For four years, India has battled the suspicion that its new and improved GDP series is a rose-tinted view of reality. Now that Narendra Modi is prime minister for a second term, he must see that battle for what it is: A lost cause.
Unlike harmless advertising puffery around a toothpaste that kills 99.9 per cent of germs, the narrative of 7 per cent growth has done real damage.
This week, a top former government adviser provided a statistical estimate. The actual GDP growth rate between 2012 and 2017, according to Arvind Subramanian’s working paper for Harvard University, may have been 2.5 percentage points lower than the official 7 per cent rate.
India’s level of economic output may be overstated by anywhere between 9 per cent and 21 per cent. The issue isn’t whether Subramanian’s technique of looking at other countries’ performance to build a picture of India’s growth is robust. As my colleague Mihir Sharma argues, if senior officials who served Modi in his first term don’t believe the data, nobody else will trust them either.
Going by the early official response to the critique, especially the promise of a point-by-point rebuttal to come later, it’s clear that Team Modi wants to continue to brazen it out. The prime minister should see the economic cost of that approach, even if his advisers don’t.
Voters don’t care about abstract statistical artifacts like GDP. They care about jobs, state subsidies and programs, and the cost of living. It was India Inc. that bought into the claim of 7 per cent growth, and found itself badly deceived when the expected operating profits to repay creditors never materialised. Investments had stalled even before Modi's first term, but the deleveraging that was badly needed to deal with a slowdown also got delayed.

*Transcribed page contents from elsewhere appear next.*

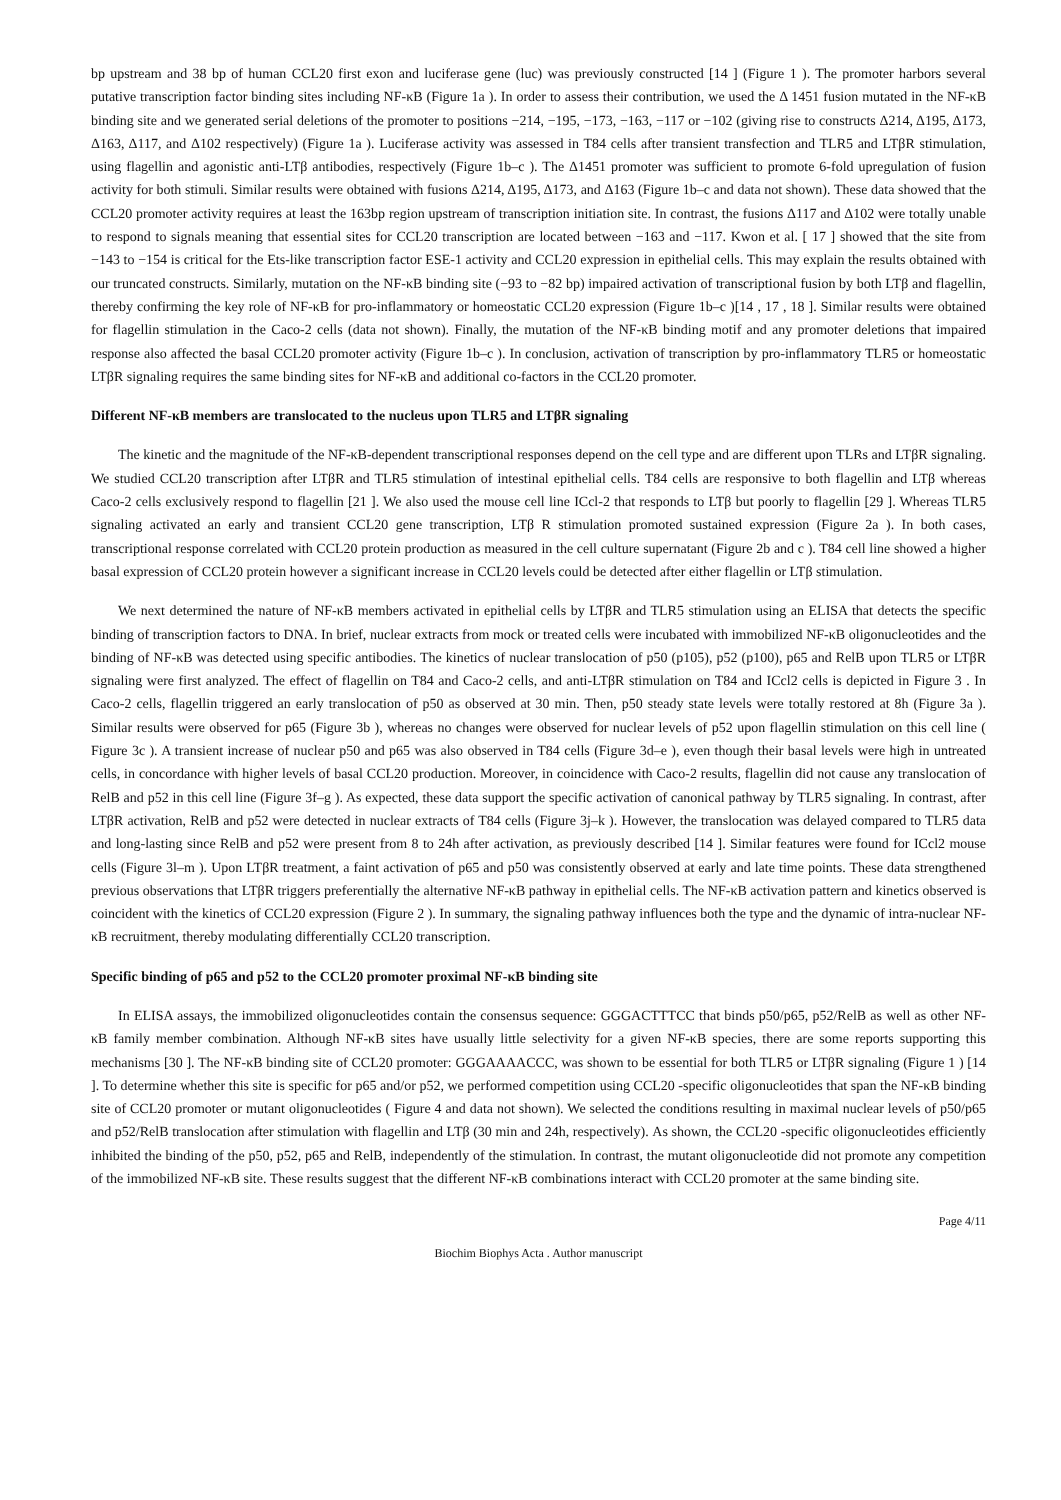bp upstream and 38 bp of human CCL20 first exon and luciferase gene (luc) was previously constructed [14 ] (Figure 1 ). The promoter harbors several putative transcription factor binding sites including NF-κB (Figure 1a ). In order to assess their contribution, we used the Δ 1451 fusion mutated in the NF-κB binding site and we generated serial deletions of the promoter to positions −214, −195, −173, −163, −117 or −102 (giving rise to constructs Δ214, Δ195, Δ173, Δ163, Δ117, and Δ102 respectively) (Figure 1a ). Luciferase activity was assessed in T84 cells after transient transfection and TLR5 and LTβR stimulation, using flagellin and agonistic anti-LTβ antibodies, respectively (Figure 1b–c ). The Δ1451 promoter was sufficient to promote 6-fold upregulation of fusion activity for both stimuli. Similar results were obtained with fusions Δ214, Δ195, Δ173, and Δ163 (Figure 1b–c and data not shown). These data showed that the CCL20 promoter activity requires at least the 163bp region upstream of transcription initiation site. In contrast, the fusions Δ117 and Δ102 were totally unable to respond to signals meaning that essential sites for CCL20 transcription are located between −163 and −117. Kwon et al. [ 17 ] showed that the site from −143 to −154 is critical for the Ets-like transcription factor ESE-1 activity and CCL20 expression in epithelial cells. This may explain the results obtained with our truncated constructs. Similarly, mutation on the NF-κB binding site (−93 to −82 bp) impaired activation of transcriptional fusion by both LTβ and flagellin, thereby confirming the key role of NF-κB for pro-inflammatory or homeostatic CCL20 expression (Figure 1b–c )[14 , 17 , 18 ]. Similar results were obtained for flagellin stimulation in the Caco-2 cells (data not shown). Finally, the mutation of the NF-κB binding motif and any promoter deletions that impaired response also affected the basal CCL20 promoter activity (Figure 1b–c ). In conclusion, activation of transcription by pro-inflammatory TLR5 or homeostatic LTβR signaling requires the same binding sites for NF-κB and additional co-factors in the CCL20 promoter.
Different NF-κB members are translocated to the nucleus upon TLR5 and LTβR signaling
The kinetic and the magnitude of the NF-κB-dependent transcriptional responses depend on the cell type and are different upon TLRs and LTβR signaling. We studied CCL20 transcription after LTβR and TLR5 stimulation of intestinal epithelial cells. T84 cells are responsive to both flagellin and LTβ whereas Caco-2 cells exclusively respond to flagellin [21 ]. We also used the mouse cell line ICcl-2 that responds to LTβ but poorly to flagellin [29 ]. Whereas TLR5 signaling activated an early and transient CCL20 gene transcription, LTβ R stimulation promoted sustained expression (Figure 2a ). In both cases, transcriptional response correlated with CCL20 protein production as measured in the cell culture supernatant (Figure 2b and c ). T84 cell line showed a higher basal expression of CCL20 protein however a significant increase in CCL20 levels could be detected after either flagellin or LTβ stimulation.
We next determined the nature of NF-κB members activated in epithelial cells by LTβR and TLR5 stimulation using an ELISA that detects the specific binding of transcription factors to DNA. In brief, nuclear extracts from mock or treated cells were incubated with immobilized NF-κB oligonucleotides and the binding of NF-κB was detected using specific antibodies. The kinetics of nuclear translocation of p50 (p105), p52 (p100), p65 and RelB upon TLR5 or LTβR signaling were first analyzed. The effect of flagellin on T84 and Caco-2 cells, and anti-LTβR stimulation on T84 and ICcl2 cells is depicted in Figure 3 . In Caco-2 cells, flagellin triggered an early translocation of p50 as observed at 30 min. Then, p50 steady state levels were totally restored at 8h (Figure 3a ). Similar results were observed for p65 (Figure 3b ), whereas no changes were observed for nuclear levels of p52 upon flagellin stimulation on this cell line ( Figure 3c ). A transient increase of nuclear p50 and p65 was also observed in T84 cells (Figure 3d–e ), even though their basal levels were high in untreated cells, in concordance with higher levels of basal CCL20 production. Moreover, in coincidence with Caco-2 results, flagellin did not cause any translocation of RelB and p52 in this cell line (Figure 3f–g ). As expected, these data support the specific activation of canonical pathway by TLR5 signaling. In contrast, after LTβR activation, RelB and p52 were detected in nuclear extracts of T84 cells (Figure 3j–k ). However, the translocation was delayed compared to TLR5 data and long-lasting since RelB and p52 were present from 8 to 24h after activation, as previously described [14 ]. Similar features were found for ICcl2 mouse cells (Figure 3l–m ). Upon LTβR treatment, a faint activation of p65 and p50 was consistently observed at early and late time points. These data strengthened previous observations that LTβR triggers preferentially the alternative NF-κB pathway in epithelial cells. The NF-κB activation pattern and kinetics observed is coincident with the kinetics of CCL20 expression (Figure 2 ). In summary, the signaling pathway influences both the type and the dynamic of intra-nuclear NF-κB recruitment, thereby modulating differentially CCL20 transcription.
Specific binding of p65 and p52 to the CCL20 promoter proximal NF-κB binding site
In ELISA assays, the immobilized oligonucleotides contain the consensus sequence: GGGACTTTCC that binds p50/p65, p52/RelB as well as other NF-κB family member combination. Although NF-κB sites have usually little selectivity for a given NF-κB species, there are some reports supporting this mechanisms [30 ]. The NF-κB binding site of CCL20 promoter: GGGAAAACCC, was shown to be essential for both TLR5 or LTβR signaling (Figure 1 ) [14 ]. To determine whether this site is specific for p65 and/or p52, we performed competition using CCL20 -specific oligonucleotides that span the NF-κB binding site of CCL20 promoter or mutant oligonucleotides ( Figure 4 and data not shown). We selected the conditions resulting in maximal nuclear levels of p50/p65 and p52/RelB translocation after stimulation with flagellin and LTβ (30 min and 24h, respectively). As shown, the CCL20 -specific oligonucleotides efficiently inhibited the binding of the p50, p52, p65 and RelB, independently of the stimulation. In contrast, the mutant oligonucleotide did not promote any competition of the immobilized NF-κB site. These results suggest that the different NF-κB combinations interact with CCL20 promoter at the same binding site.
Page 4/11
Biochim Biophys Acta . Author manuscript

Misleading GDP data is one of several reasons why most balance sheets in India are stressed today. It’s not surprising, therefore, that the most ardent supporters of the new GDP series are accountants by training. When 108 economists and social scientists wrote to the government asking it to restore sanity to the published figures, 131 accountants wrote their own letter, accusing the former group of running a politically motivated campaign.
India’s bean counters do have a dog in the GDP fight. Some of them, as fund managers, have given investors’ money to firms that are in deep trouble now. Others, as auditors, turned a blind eye to sharp corporate practices, related-party lending and self-dealing, perhaps thinking that all boats would be kept afloat by high growth. Now they’re scared.

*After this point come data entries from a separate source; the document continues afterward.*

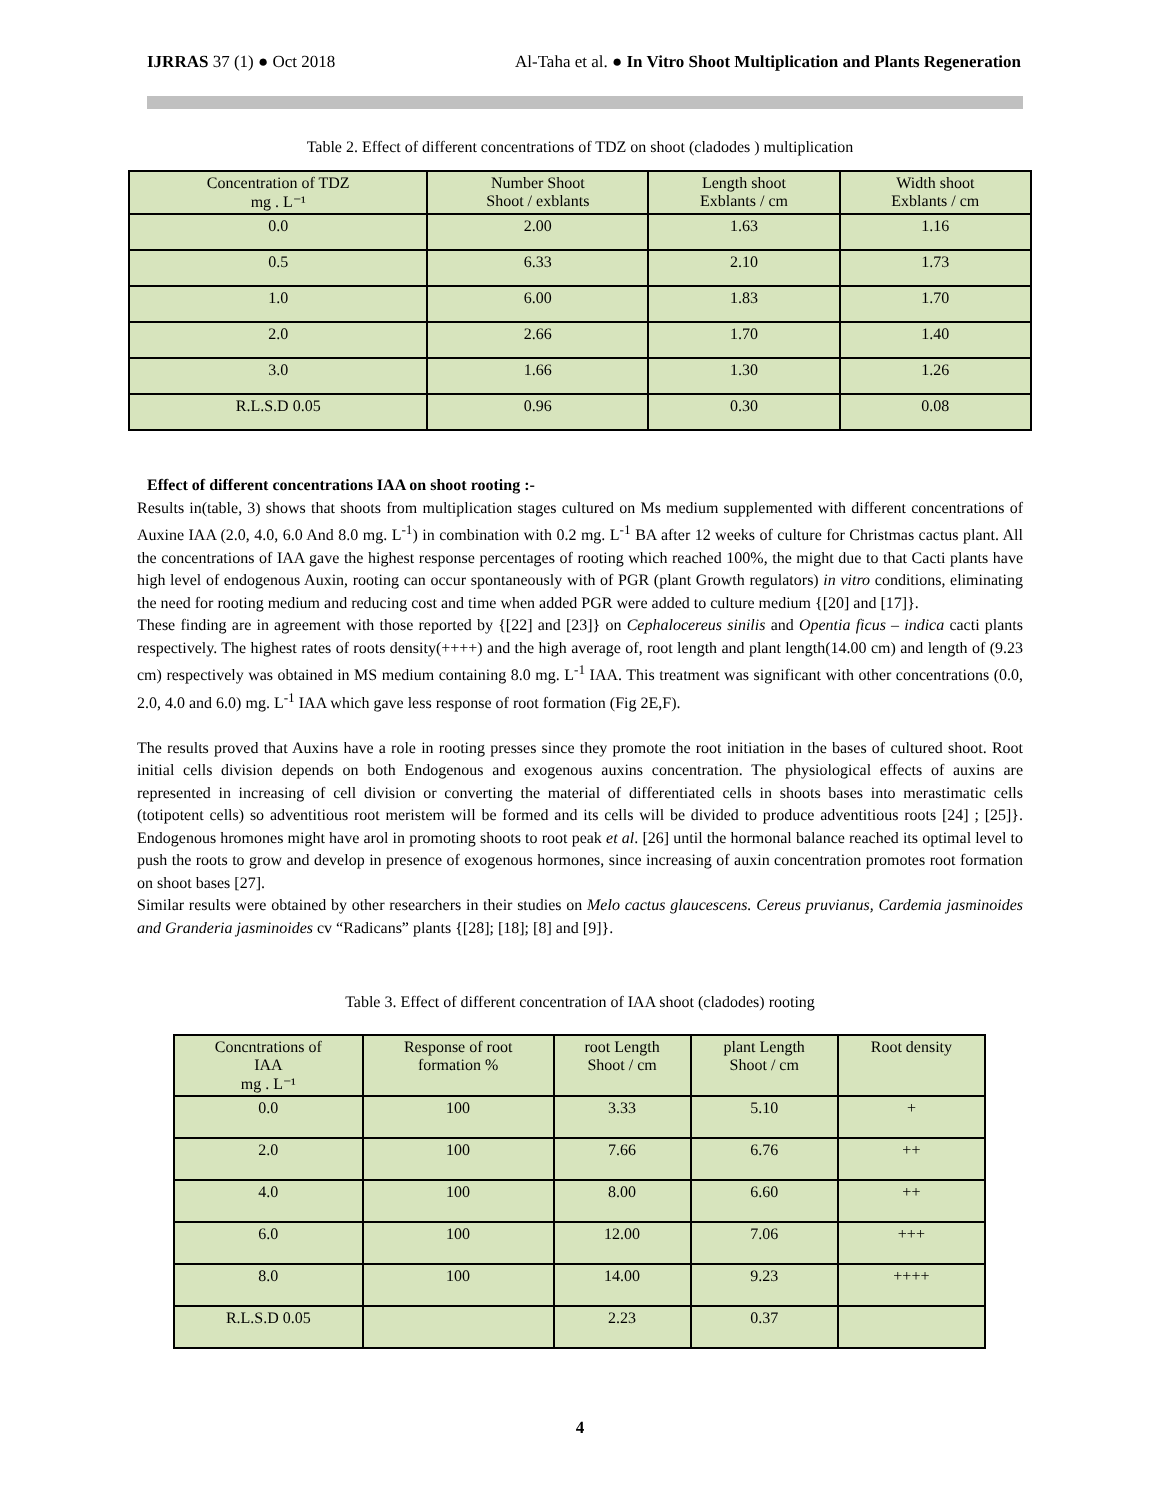IJRRAS 37 (1) ● Oct 2018 Al-Taha et al. ● In Vitro Shoot Multiplication and Plants Regeneration
Table 2. Effect of different concentrations of TDZ on shoot (cladodes ) multiplication
| Concentration of TDZ mg . L⁻¹ | Number Shoot Shoot / exblants | Length shoot Exblants / cm | Width shoot Exblants / cm |
| --- | --- | --- | --- |
| 0.0 | 2.00 | 1.63 | 1.16 |
| 0.5 | 6.33 | 2.10 | 1.73 |
| 1.0 | 6.00 | 1.83 | 1.70 |
| 2.0 | 2.66 | 1.70 | 1.40 |
| 3.0 | 1.66 | 1.30 | 1.26 |
| R.L.S.D 0.05 | 0.96 | 0.30 | 0.08 |
Effect of different concentrations IAA on shoot rooting :-
Results in(table, 3) shows that shoots from multiplication stages cultured on Ms medium supplemented with different concentrations of Auxine IAA (2.0, 4.0, 6.0 And 8.0 mg. L<sup>-1</sup>) in combination with 0.2 mg. L<sup>-1</sup> BA after 12 weeks of culture for Christmas cactus plant. All the concentrations of IAA gave the highest response percentages of rooting which reached 100%, the might due to that Cacti plants have high level of endogenous Auxin, rooting can occur spontaneously with of PGR (plant Growth regulators) in vitro conditions, eliminating the need for rooting medium and reducing cost and time when added PGR were added to culture medium {[20] and [17]}.
These finding are in agreement with those reported by {[22] and [23]} on Cephalocereus sinilis and Opentia ficus – indica cacti plants respectively. The highest rates of roots density(++++) and the high average of, root length and plant length(14.00 cm) and length of (9.23 cm) respectively was obtained in MS medium containing 8.0 mg. L<sup>-1</sup> IAA. This treatment was significant with other concentrations (0.0, 2.0, 4.0 and 6.0) mg. L<sup>-1</sup> IAA which gave less response of root formation (Fig 2E,F).
The results proved that Auxins have a role in rooting presses since they promote the root initiation in the bases of cultured shoot. Root initial cells division depends on both Endogenous and exogenous auxins concentration. The physiological effects of auxins are represented in increasing of cell division or converting the material of differentiated cells in shoots bases into merastimatic cells (totipotent cells) so adventitious root meristem will be formed and its cells will be divided to produce adventitious roots [24] ; [25]}. Endogenous hromones might have arol in promoting shoots to root peak et al. [26] until the hormonal balance reached its optimal level to push the roots to grow and develop in presence of exogenous hormones, since increasing of auxin concentration promotes root formation on shoot bases [27].
Similar results were obtained by other researchers in their studies on Melo cactus glaucescens. Cereus pruvianus, Cardemia jasminoides and Granderia jasminoides cv “Radicans” plants {[28]; [18]; [8] and [9]}.
Table 3. Effect of different concentration of IAA shoot (cladodes) rooting
| Concntrations of IAA mg . L⁻¹ | Response of root formation % | root Length Shoot / cm | plant Length Shoot / cm | Root density |
| --- | --- | --- | --- | --- |
| 0.0 | 100 | 3.33 | 5.10 | + |
| 2.0 | 100 | 7.66 | 6.76 | ++ |
| 4.0 | 100 | 8.00 | 6.60 | ++ |
| 6.0 | 100 | 12.00 | 7.06 | +++ |
| 8.0 | 100 | 14.00 | 9.23 | ++++ |
| R.L.S.D 0.05 | | 2.23 | 0.37 | |
4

Naturally, financial intermediaries in Mumbai don’t want Modi to tell creditors and debtors the truth about growth, especially since they can’t undo their previous bets on 7 per cent expansion without career-limiting, wealth-destroying – and possibly even freedom-endangering – consequences. But if Modi doesn’t order a thorough revamp of the discredited data in his second five-year term, the danger is that every quarterly growth announcement from now on will be discounted by 2.5 percentage points – the Subramanian factor. That means asking investors to accept that the March quarter’s published 5.8 per cent GDP expansion – a fourth straight quarter of cooling – may have been as low as 3.3 per cent.
Who will invest in a labour-surplus nation at those near-recessionary growth rates?